Gesellschaft

Klimawandel: Philippinen droht massiver Anstieg des Meeresspiegels

Der Klimawandel ist keine ferne Bedrohung. Er ist bereits in vollem Gange. Laut der US-amerikanischen Weltraumbehörde NASA werden die globalen Temperaturen voraussichtlich weiter steigen. Hauptgrund sind die Treibhausgase, die durch menschliche Aktivitäten entstehen. Der sechste Sachstandsbericht des Nobelpreisträger-Panels IPCC zeigt, dass die menschengemachten Emissionen von wärmespeichernden Gasen die Klimatemperatur seit 1850 bis 1900 um fast 1,1 Grad Celsius erhöht haben.

Philippine traditional village
Symbolbild: Envato

Die globale Durchschnittstemperatur wird voraussichtlich in den nächsten Jahrzehnten 1,5 Grad Celsius erreichen oder übersteigen. Diese Veränderungen werden alle Regionen der Erde betreffen. Die NASA betonte, dass die Schwere der Auswirkungen des Klimawandels von den zukünftigen menschlichen Aktivitäten abhängt. Mehr Treibhausgasemissionen führen zu extremeren Klimabedingungen und weit verbreiteten schädlichen Auswirkungen auf unseren Planeten.

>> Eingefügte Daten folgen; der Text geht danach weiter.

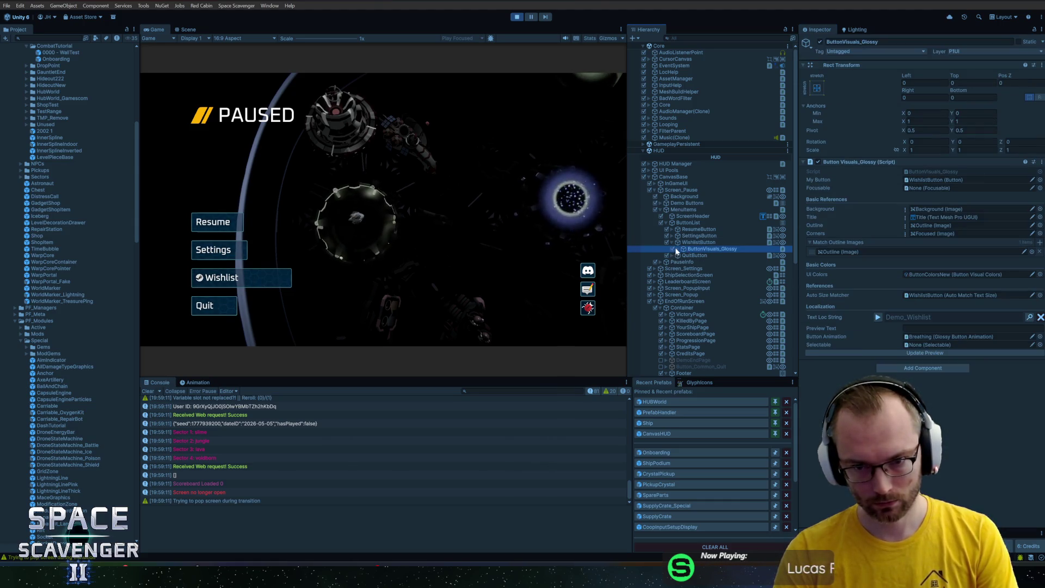
click(676, 249)
click(700, 256)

Eine der bedrohlichsten Folgen des Klimawandels ist der Anstieg des Meeresspiegels. Laut der Vereinten Nationen sind steigende Meeresspiegel die Folge der Erwärmung der Ozeane und des Schmelzens von Gletschern und Eisschilden. Diese Phänomene sind direkte Konsequenzen des Klimawandels. Selbst wenn die globale Erwärmung auf 1,5 Grad Celsius über dem vorindustriellen Niveau begrenzt wird, wird der Planet einen erheblichen Anstieg des Meeresspiegels erleben.

Das Pariser Abkommen ist ein völkerrechtlich bindendes internationales Abkommen zum Klimawandel. Es wurde von 196 Parteien auf der UN-Klimakonferenz in Paris am 12. Dezember 2015 angenommen und trat am 4. November 2016 in Kraft. Das Abkommen soll den Anstieg der globalen Durchschnittstemperatur auf deutlich unter 2 Grad Celsius über dem vorindustriellen Niveau begrenzen und Anstrengungen unternehmen, um den Temperaturanstieg auf 1,5 Grad Celsius zu begrenzen.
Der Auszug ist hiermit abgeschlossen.